Cet événement est loin d'être classé dans les archives car il continue de structurer la conscience politique en Kabylie et de forger l'âme militante des jeunes, y compris ceux qui étaient encore des gamins. Une mémoire douloureuse qui se transmet tout naturellement. Dans chaque rue, mur ou coin d'une commune de la région, le sang des jeunes assassinés et des milliers de blessés n'a pas encore séché. Les portraits des victimes sont accrochés partout dans les villes et villages, mais surtout dans la conscience collective. Ancien animateur du mouvement citoyen de Kabylie, Mohamed Saïdoune souligne à ce propos que "la Kabylie qui avait investi la capitale pour dénoncer les assassinats de jeunes innocents et de toutes les victimes de la répression sauvage orchestrée par les tenants du pouvoir, est restée toujours digne en ce 12 juin 2021 où elle a refusé de pactiser avec le même pouvoir qui a mené le pays vers la ruine totale, en administrant un troisième refus d'affilée aux simulacres d'élections qu'il organise".

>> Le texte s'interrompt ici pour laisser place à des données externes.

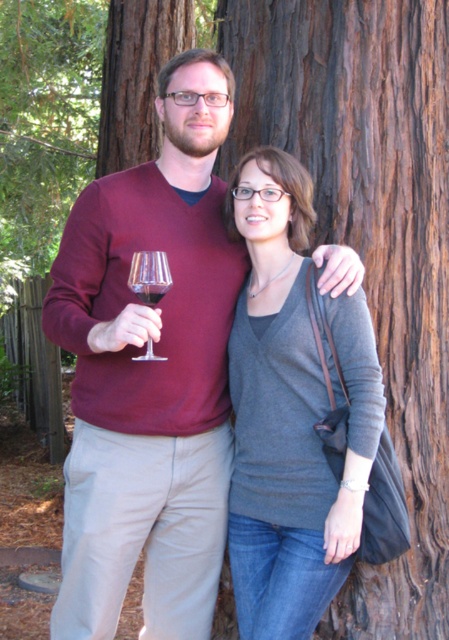
Question: Which of these objects is positioned closest to the maroon sweater at center?

Choices:
 (A) matte gray sweater at center
 (B) transparent glass at left
 (C) translucent glass at center

Answer: (A)

Question: Is maroon sweater at center above matte gray sweater at center?

Choices:
 (A) no
 (B) yes

Answer: (B)

Question: Is the position of matte gray sweater at center less distant than that of translucent glass at center?

Choices:
 (A) yes
 (B) no

Answer: (B)

Question: Based on their relative distances, which object is nearer to the maroon sweater at center?

Choices:
 (A) transparent glass at left
 (B) translucent glass at center
 (C) matte gray sweater at center

Answer: (C)

Question: Can you confirm if matte gray sweater at center is thinner than translucent glass at center?

Choices:
 (A) yes
 (B) no

Answer: (B)

Question: Which point is closer to the camera?

Choices:
 (A) maroon sweater at center
 (B) transparent glass at left
 (C) translucent glass at center
 (D) matte gray sweater at center

Answer: (A)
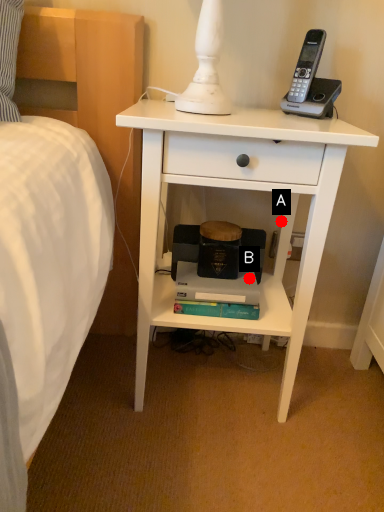
Question: Two points are circled on the image, labeled by A and B beside each circle. Which point is farther from the camera taking this photo?

Choices:
 (A) A is further
 (B) B is further

Answer: (A)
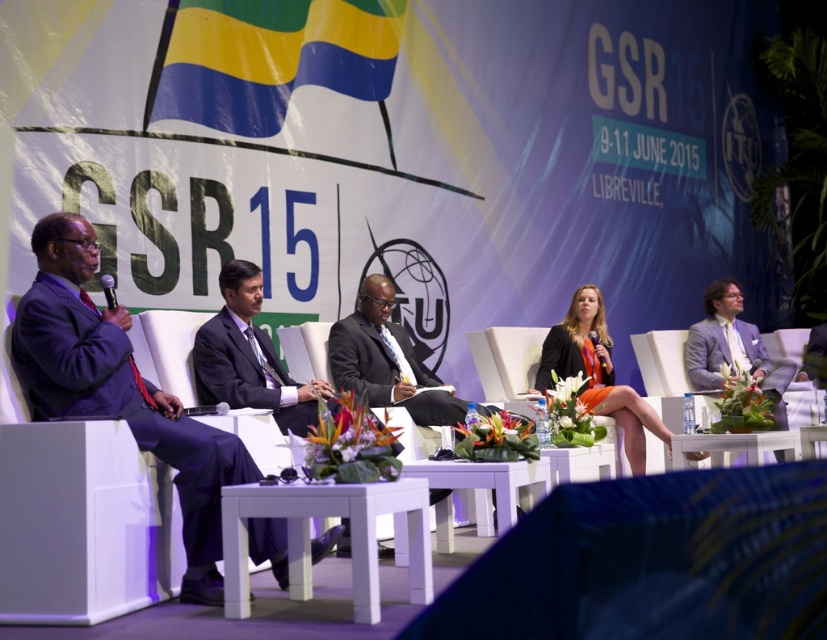
Question: Which object is the farthest from the matte black suit at left?

Choices:
 (A) metallic silver microphone at left
 (B) orange fabric dress at center
 (C) dark suit at center

Answer: (B)

Question: Estimate the real-world distances between objects in this image. Which object is farther from the matte black suit at left?

Choices:
 (A) orange fabric dress at center
 (B) dark suit at center
 (C) metallic silver microphone at left

Answer: (A)

Question: Which of the following is the farthest from the observer?

Choices:
 (A) (113, 305)
 (B) (373, 296)

Answer: (B)

Question: Is matte black suit at left to the left of orange fabric dress at center from the viewer's perspective?

Choices:
 (A) yes
 (B) no

Answer: (A)

Question: Can you confirm if matte black suit at left is wider than orange fabric dress at center?

Choices:
 (A) yes
 (B) no

Answer: (A)

Question: Can you confirm if dark suit at center is positioned to the left of metallic silver microphone at left?

Choices:
 (A) yes
 (B) no

Answer: (B)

La blessure est profonde d'autant que la justice n'est pas passée. Un crime sans coupable. Cette tragique séquence et surtout faute de solidarité nationale à la hauteur du drame, a poussé des citoyens de cette région à se projeter dans d'autres destins. Il aura fallu attendre presque deux décennies pour voir naître dans la douleur un nouveau sursaut général, cette fois-ci qui va définitivement arracher les Algériens à la fatalité.

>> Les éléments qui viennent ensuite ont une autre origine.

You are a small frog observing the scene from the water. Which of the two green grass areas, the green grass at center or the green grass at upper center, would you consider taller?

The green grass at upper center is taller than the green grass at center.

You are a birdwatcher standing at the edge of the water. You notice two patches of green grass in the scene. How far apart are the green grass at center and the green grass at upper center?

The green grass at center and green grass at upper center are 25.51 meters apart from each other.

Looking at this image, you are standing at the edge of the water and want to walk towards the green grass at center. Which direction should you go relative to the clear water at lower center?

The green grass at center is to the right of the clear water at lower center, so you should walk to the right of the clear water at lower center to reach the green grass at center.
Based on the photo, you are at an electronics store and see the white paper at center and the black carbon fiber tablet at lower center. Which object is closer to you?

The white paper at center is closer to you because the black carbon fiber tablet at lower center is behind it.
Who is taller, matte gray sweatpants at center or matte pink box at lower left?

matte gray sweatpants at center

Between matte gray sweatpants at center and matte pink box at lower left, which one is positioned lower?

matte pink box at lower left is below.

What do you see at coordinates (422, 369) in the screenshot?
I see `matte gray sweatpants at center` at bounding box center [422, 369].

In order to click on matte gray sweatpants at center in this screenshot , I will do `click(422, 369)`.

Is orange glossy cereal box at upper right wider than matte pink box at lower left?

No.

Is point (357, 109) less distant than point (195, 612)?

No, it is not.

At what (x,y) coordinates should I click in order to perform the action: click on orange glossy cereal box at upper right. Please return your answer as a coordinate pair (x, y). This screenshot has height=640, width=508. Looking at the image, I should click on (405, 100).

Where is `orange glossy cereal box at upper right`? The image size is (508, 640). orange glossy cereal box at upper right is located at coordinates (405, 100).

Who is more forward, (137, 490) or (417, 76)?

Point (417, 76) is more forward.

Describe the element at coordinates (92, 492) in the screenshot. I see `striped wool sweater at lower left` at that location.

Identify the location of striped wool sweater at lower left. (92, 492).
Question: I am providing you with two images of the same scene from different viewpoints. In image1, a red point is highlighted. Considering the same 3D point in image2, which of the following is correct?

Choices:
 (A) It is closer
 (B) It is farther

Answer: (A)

Le 22 Février 2019 a fonctionné aussi comme une résonance aux cris de 2001 et dans une fraternité retrouvée. Dans les mêmes rues d'Alger où on cassait du Kabyle, les Algérois se sont mis soudainement à scander des slogans en hommage à la Kabylie qui avait compris avant l'heure... Les chants du 14 juin 2001 sont repris en ch?ur et partout en Algérie. "La Kabylie a fini par contaminer le reste de l'Algérie", commentaient fièrement les hirakistes. Même la courbe du boycott des élections tente de suivre celle de Kabylie. Ironie du sort, les Algériens interdits de manifester dans leurs villes, sont contraints de se rendre à Tizi Ouzou ou à Béjaïa pour marcher et dans la communion. N'en déplaise à Bengrina et ses apôtres de la haine et de la division.